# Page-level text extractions
##########

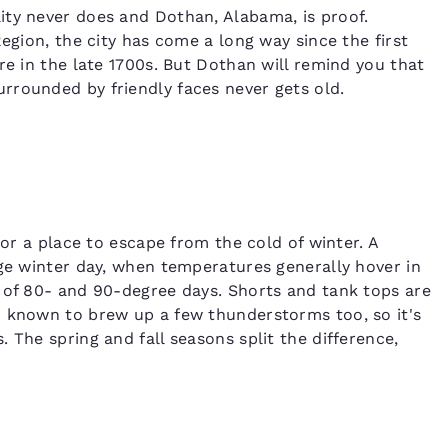
ity never does and Dothan, Alabama, is proof.
Region, the city has come a long way since the first
re in the late 1700s. But Dothan will remind you that
rrounded by friendly faces never gets old.
for a place to escape from the cold of winter. A
age winter day, when temperatures generally hover in
 of 80- and 90-degree days. Shorts and tank tops are
n known to brew up a few thunderstorms too, so it's
 The spring and fall seasons split the difference,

##########

# Assignment
Once the pictures are removed, return the entries exactly as they stand.

# Written solution
ity never does and Dothan, Alabama, is proof.
Region, the city has come a long way since the first
re in the late 1700s. But Dothan will remind you that
rrounded by friendly faces never gets old.
for a place to escape from the cold of winter. A
age winter day, when temperatures generally hover in
 of 80- and 90-degree days. Shorts and tank tops are
n known to brew up a few thunderstorms too, so it's
 The spring and fall seasons split the difference,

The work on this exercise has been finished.